Je leur ai demandé comment ils et elles réagiraient si je refusais de porter un message anti-raciste. Ils m’ont répondu que ce n’était pas très net et que ça sentait la Reconquête ! Ils ont aussi exposé leur vision de la fameuse liberté d’expression à la française bourrée de contradictions : “On peut être Charlie, mais pas vraiment Mohamed, On peut défendre à fond les LGBTQIA, mais pas les voilées. On peut parler du 7‑Octobre, mais pas du génocide à Gaza…”
“Mais le monde n’est-il pas fait de contradictions ?, ai-je rebondi pour éviter le dossier brûlant du Proche-Orient. Par exemple, l’Islam interdit les jeux de hasard et d’argent, mais les joueurs sont moins regardants avec les sponsors type Betclic ou Winamax sur leurs maillots.”

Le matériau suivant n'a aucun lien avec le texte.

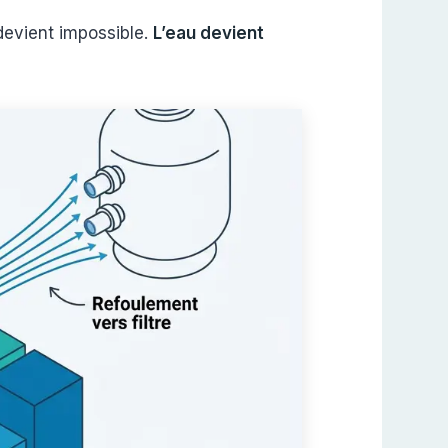
 devient impossible.
L’eau devient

J’avais fait mouche et, ensemble, on a tenté de démontrer que les ressorts du racisme, du sexisme, de l’homophobie ou de l’islamophobie étaient sensiblement les mêmes. On a aussi réussi à construire un pont entre la masculinité subordonnée, celle des jeunes racisés, et la masculinité marginalisée, celle des mecs gays rejetés, eux aussi, par la masculinité hégémonique.
Loin d’Issy-les-Moulineaux, on peut donc causer religion et société, identités et sexualités et ceci sans s’étriper. Ce genre de journée me laisse entrevoir un avenir plus respirable.